> _Description of the task_
State, as a number alone, how many lines of the data contain the string "菲尔德词典".

[Saved entries]
────────────────

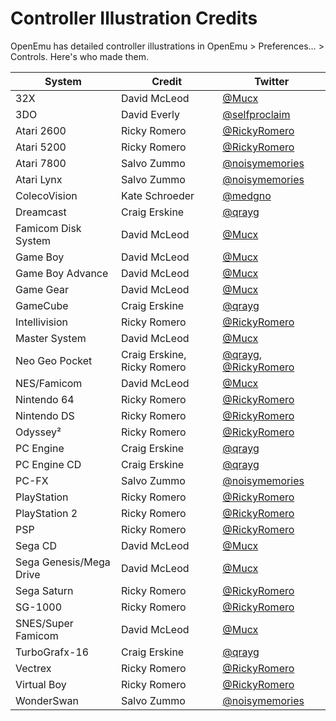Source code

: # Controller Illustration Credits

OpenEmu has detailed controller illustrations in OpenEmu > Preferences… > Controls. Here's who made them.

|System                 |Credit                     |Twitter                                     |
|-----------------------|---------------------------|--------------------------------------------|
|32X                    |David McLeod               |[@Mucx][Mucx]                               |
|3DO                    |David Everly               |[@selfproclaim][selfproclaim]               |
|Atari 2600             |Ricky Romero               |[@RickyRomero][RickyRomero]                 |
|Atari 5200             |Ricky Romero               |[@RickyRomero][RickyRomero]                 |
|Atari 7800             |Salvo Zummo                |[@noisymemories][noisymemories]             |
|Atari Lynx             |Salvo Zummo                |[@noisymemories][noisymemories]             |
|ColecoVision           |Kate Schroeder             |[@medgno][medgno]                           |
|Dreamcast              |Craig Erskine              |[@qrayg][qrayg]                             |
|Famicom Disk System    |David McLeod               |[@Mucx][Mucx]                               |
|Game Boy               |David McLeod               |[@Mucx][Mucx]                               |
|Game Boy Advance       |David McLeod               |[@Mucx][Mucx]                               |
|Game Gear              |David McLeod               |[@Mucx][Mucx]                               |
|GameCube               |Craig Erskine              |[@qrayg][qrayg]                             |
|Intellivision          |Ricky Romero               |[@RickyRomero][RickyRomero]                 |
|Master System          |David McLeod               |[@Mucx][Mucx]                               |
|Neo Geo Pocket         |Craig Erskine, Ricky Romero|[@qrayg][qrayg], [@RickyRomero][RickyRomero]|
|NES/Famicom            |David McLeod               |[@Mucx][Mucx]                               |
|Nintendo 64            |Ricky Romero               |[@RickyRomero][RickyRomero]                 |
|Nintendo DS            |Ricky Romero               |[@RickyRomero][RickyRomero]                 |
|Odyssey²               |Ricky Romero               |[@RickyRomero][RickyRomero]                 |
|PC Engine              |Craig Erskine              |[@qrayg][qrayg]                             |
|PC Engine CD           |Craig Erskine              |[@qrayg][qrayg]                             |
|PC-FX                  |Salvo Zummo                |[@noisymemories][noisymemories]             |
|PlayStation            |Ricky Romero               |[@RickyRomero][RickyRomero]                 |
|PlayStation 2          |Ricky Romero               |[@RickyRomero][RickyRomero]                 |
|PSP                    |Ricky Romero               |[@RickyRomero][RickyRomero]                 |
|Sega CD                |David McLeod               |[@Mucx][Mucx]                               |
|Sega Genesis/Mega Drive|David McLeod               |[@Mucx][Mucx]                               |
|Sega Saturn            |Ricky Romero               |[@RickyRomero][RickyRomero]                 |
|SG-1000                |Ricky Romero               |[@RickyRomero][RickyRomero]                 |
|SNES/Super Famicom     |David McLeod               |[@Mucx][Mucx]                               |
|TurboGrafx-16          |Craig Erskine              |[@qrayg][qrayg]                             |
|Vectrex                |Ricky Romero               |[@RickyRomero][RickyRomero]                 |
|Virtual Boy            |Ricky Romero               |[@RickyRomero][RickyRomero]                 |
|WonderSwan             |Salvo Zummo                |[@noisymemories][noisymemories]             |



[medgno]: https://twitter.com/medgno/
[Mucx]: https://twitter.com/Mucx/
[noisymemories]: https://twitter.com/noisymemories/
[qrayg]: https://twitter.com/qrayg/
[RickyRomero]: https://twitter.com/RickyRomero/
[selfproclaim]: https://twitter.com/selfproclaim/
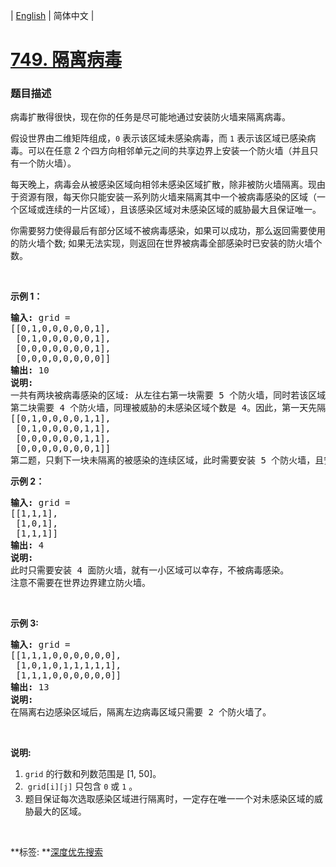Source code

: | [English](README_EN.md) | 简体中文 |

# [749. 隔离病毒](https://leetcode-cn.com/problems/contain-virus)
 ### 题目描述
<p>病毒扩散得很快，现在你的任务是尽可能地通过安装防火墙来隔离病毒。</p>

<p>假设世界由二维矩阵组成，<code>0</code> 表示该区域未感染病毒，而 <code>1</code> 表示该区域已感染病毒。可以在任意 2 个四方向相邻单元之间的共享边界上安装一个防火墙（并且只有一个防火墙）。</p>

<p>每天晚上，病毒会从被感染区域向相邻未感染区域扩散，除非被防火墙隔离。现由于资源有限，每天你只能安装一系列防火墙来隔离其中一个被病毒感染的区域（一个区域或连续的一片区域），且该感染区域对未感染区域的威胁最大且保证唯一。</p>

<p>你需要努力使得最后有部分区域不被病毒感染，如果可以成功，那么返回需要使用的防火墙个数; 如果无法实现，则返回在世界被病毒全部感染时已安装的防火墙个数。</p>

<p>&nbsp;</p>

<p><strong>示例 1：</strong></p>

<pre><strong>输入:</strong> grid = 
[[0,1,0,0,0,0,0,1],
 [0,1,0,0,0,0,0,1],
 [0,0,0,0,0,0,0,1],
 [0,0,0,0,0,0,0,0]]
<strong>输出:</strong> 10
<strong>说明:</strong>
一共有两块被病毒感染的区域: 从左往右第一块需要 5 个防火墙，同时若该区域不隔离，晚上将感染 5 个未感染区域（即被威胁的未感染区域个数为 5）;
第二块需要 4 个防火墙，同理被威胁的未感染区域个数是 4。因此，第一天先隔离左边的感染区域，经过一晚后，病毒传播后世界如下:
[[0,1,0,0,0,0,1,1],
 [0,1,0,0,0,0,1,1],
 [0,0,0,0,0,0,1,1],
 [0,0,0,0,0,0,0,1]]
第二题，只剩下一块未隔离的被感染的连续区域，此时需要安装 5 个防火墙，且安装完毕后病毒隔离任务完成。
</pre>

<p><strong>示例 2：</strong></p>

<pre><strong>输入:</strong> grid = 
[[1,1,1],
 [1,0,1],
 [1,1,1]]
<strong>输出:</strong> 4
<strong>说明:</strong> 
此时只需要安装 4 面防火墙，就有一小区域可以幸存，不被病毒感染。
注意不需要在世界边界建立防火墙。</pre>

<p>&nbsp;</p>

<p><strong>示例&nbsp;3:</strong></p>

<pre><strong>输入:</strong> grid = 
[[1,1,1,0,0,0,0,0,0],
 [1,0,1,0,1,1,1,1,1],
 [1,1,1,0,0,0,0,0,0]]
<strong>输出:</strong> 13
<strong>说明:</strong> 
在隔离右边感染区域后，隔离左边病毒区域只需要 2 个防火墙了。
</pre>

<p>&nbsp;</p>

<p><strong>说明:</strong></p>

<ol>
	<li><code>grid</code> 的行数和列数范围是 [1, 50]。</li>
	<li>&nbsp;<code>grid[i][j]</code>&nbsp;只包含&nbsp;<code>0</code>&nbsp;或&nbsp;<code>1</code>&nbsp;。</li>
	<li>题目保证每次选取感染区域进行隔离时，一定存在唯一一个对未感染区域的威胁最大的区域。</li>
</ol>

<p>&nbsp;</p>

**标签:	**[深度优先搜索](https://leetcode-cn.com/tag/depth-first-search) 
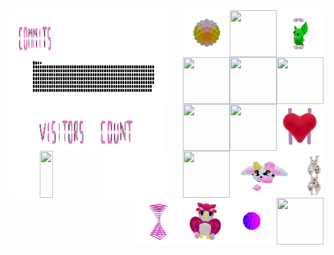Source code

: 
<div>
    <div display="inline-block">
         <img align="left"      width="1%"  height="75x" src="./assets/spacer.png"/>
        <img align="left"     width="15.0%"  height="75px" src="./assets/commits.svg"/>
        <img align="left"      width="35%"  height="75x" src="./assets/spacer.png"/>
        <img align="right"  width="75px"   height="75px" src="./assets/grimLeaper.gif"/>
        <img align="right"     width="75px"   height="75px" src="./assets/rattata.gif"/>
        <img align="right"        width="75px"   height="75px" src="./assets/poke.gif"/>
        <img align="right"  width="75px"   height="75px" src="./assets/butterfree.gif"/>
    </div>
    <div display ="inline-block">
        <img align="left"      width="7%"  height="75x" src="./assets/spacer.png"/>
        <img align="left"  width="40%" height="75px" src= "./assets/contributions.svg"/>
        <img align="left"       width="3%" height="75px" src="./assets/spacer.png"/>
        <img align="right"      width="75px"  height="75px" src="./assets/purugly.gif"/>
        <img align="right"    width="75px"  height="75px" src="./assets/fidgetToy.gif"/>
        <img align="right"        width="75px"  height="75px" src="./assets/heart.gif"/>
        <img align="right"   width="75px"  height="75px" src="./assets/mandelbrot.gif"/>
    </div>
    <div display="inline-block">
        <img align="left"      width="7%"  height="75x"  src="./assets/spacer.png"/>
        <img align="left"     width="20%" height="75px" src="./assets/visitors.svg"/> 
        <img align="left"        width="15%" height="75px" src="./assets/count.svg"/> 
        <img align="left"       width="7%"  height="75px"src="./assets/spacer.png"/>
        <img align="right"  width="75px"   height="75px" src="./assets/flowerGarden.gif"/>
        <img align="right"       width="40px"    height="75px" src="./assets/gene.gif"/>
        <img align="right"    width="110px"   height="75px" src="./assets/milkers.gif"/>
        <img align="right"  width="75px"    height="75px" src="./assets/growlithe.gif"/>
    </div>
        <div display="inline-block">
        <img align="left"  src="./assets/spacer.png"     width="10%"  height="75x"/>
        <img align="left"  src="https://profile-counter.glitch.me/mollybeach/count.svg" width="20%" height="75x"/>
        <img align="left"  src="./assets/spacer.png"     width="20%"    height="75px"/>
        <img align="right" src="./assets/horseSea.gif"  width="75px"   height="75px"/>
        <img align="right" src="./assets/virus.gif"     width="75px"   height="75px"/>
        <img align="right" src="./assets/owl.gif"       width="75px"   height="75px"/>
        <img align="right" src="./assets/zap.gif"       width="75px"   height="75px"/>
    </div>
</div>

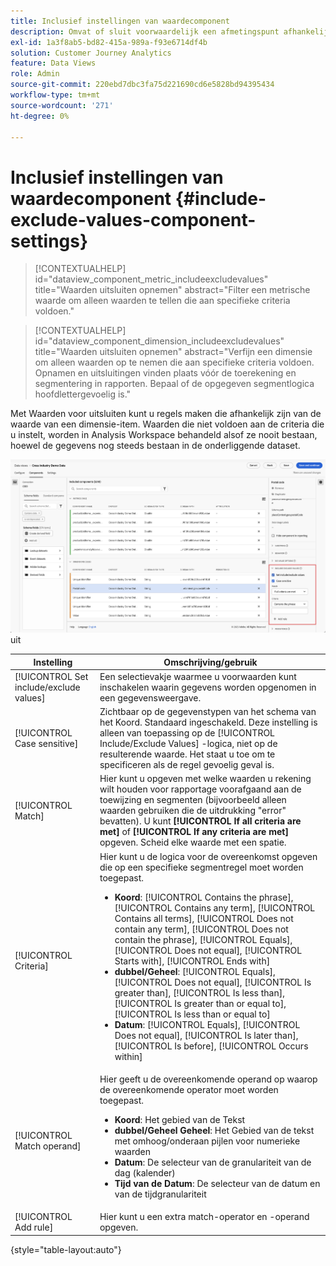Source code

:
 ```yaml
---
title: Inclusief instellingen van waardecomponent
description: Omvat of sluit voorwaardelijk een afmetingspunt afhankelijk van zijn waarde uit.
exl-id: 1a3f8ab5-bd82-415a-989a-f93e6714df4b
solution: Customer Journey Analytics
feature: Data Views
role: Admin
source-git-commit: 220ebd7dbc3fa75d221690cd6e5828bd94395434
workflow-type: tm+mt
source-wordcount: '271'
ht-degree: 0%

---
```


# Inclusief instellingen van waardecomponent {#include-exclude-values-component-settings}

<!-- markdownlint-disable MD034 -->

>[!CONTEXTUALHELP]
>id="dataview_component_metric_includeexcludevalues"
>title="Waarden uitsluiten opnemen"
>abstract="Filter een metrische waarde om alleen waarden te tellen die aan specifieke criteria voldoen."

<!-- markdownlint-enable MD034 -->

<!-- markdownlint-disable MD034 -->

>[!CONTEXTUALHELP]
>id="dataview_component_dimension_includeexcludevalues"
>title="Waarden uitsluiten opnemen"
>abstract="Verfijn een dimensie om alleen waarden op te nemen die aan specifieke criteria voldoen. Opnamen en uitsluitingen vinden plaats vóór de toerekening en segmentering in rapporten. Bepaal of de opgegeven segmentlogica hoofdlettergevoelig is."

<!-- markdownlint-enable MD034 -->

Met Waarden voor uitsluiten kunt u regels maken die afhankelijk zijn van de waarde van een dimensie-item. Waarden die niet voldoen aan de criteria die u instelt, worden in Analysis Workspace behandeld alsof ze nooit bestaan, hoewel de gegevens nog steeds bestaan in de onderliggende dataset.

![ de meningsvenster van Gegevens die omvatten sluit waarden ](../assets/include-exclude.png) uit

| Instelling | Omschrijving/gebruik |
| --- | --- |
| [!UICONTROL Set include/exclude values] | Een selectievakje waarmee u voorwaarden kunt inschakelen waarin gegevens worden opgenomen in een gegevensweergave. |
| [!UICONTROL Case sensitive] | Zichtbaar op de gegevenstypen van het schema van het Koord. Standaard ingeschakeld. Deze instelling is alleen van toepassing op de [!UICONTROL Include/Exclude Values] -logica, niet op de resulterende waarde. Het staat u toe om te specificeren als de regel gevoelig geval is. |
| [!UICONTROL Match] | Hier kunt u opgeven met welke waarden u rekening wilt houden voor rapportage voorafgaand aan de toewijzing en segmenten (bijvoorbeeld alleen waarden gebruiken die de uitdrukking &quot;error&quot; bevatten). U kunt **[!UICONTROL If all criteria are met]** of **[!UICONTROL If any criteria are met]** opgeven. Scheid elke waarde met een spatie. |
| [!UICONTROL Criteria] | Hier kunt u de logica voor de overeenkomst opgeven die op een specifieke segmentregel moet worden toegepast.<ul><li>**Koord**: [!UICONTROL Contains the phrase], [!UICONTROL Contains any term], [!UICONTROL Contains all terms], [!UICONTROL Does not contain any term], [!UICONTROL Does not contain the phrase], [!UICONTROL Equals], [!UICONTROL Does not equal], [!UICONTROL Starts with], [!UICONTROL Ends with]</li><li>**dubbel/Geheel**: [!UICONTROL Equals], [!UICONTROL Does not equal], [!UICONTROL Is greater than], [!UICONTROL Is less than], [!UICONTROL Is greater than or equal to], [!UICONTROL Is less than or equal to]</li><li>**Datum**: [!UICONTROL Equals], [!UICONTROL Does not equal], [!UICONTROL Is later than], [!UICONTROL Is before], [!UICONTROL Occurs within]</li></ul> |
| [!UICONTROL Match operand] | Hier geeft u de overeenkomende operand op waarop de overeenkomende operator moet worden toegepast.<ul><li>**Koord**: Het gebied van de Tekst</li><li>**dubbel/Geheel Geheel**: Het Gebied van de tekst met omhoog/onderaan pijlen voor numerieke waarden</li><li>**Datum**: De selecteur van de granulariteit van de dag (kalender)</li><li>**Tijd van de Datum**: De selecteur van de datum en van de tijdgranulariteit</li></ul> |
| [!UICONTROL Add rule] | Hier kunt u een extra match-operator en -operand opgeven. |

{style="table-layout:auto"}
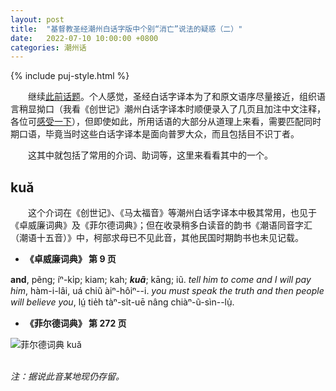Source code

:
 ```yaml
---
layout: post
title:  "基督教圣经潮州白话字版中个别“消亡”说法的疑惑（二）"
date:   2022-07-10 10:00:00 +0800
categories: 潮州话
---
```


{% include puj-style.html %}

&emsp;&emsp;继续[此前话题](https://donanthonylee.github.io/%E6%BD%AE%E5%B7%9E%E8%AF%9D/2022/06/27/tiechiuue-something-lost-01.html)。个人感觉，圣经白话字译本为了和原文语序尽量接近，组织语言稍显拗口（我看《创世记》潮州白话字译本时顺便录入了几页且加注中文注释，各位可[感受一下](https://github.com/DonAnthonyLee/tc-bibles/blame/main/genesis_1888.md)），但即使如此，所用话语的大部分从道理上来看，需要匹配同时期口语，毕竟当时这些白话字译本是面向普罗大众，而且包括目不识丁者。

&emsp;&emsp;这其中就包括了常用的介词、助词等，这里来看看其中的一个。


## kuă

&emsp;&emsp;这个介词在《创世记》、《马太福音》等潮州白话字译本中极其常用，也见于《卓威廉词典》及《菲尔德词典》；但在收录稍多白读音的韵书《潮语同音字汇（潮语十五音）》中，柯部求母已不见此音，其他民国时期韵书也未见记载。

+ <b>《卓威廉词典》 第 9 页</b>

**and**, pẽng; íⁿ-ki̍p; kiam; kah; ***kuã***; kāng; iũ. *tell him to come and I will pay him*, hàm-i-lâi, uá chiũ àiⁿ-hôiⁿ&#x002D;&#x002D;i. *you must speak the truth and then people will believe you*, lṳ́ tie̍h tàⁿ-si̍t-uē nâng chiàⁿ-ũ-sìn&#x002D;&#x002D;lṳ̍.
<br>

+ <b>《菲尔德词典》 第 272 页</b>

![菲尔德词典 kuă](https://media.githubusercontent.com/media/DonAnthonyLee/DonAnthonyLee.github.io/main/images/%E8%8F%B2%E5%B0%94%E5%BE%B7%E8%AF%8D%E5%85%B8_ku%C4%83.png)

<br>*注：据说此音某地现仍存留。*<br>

────────────────

> _Task response_
3